From Bloomberg

IFM Global Infrastructure Fund agreed to acquire Buckeye Partners LP, a U.S. owner and operator of oil pipelines and terminals on the East Coast and Gulf Coast, for $6.5 billion.

The Australian fund said Friday it will pay $41.50 for each unit of Houston-based Buckeye, a master limited partnership that has 6,000 miles of pipeline and associated tanks and terminals. The offer represents a 27.5% premium to the closing unit price on Thursday.

The deal is the first full takeout of a pipeline MLP amid a rush of private-equity money into the industry, according to Hinds Howard, a portfolio manager at CBRE Clarion Securities LLC.

MLPs, the structure used by many oil and gas companies to hold their pipeline businesses, have taken a beating in the public equity markets in the past year, partly due to a change in U.S. tax policy. That’s attracted private capital to the so-called midstream industry instead.

While the buyout of Buckeye is a positive for the sector as a whole, it deals “another blow to the MLP structure, which loses its fifth-largest remaining MLP,” Howard said. That “will make it even more challenging for asset managers focused specifically on MLPs to put money to work.”

IFM had A$126.8 billion ($88.8 billion) under management as of March 31, according to its website. It’s a well-known infrastructure player with a “huge backlog of capital they need to deploy,” Howard added. “This deal allows them to do that.”

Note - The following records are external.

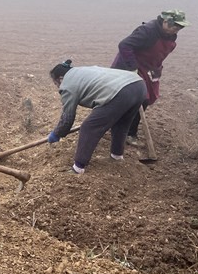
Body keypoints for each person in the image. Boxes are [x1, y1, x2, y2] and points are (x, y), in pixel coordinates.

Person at [47, 60, 147, 174]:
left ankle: (78, 168)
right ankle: (117, 156)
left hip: (120, 92)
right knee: (121, 123)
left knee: (89, 127)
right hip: (138, 85)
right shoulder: (81, 71)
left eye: (56, 84)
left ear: (60, 78)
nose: (58, 87)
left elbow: (67, 119)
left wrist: (56, 134)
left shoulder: (67, 85)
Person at [111, 9, 190, 141]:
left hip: (149, 68)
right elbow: (124, 45)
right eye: (175, 27)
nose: (176, 30)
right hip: (130, 66)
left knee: (146, 99)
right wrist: (132, 68)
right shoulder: (148, 31)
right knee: (138, 98)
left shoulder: (170, 35)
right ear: (166, 22)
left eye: (179, 28)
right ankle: (128, 132)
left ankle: (126, 129)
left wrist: (156, 70)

Buckeye said last year it was considering strategic options. That led to the company divesting storage and pipeline assets, included the sale of the company’s stake in VTTI BV back to a Vitol investment vehicle and IFM for $975 million after buying it in 2017 for $1.15 billion.

The acquisition would be the third-largest of a U.S. pipeline company announced in the past 12 months, according to data compiled by Bloomberg. It comes two days after Marathon Petroleum Corp. agreed to merge two pipeline partnerships is controls in a deal valued at about $9 billion.

The so-called U.S. midstream industry — encompassing pipelines and other oil and gas infrastructure — has struggled to attract investors despite a need for new assets in places including the prolific Permian Basin of West Texas and New Mexico.

There were 80 deals targeting U.S. pipeline companies announced last year, the highest according to data compiled by Bloomberg going back 12 years.

Separately on Friday, Prostar Capital, another private equity firm, agreed to acquire an oil terminal from NuStar Energy LP for about $250 million.

Buckeye traces its roots to 1886 as a subsidiary of the Standard Oil Co., according to its website. The name stems from its original purpose, supplying refineries in northwestern Ohio — the Buckeye state. Buckeye’s units have climbed 12% this year through yesterday, better than the 9% average increase of MLPs on the Alerian index.

Friday’s deal is expected to be completed in the fourth quarter, subject to closing conditions. Units of Buckeye surged 28 percent to $41.81 at 11:42 a.m. in New York.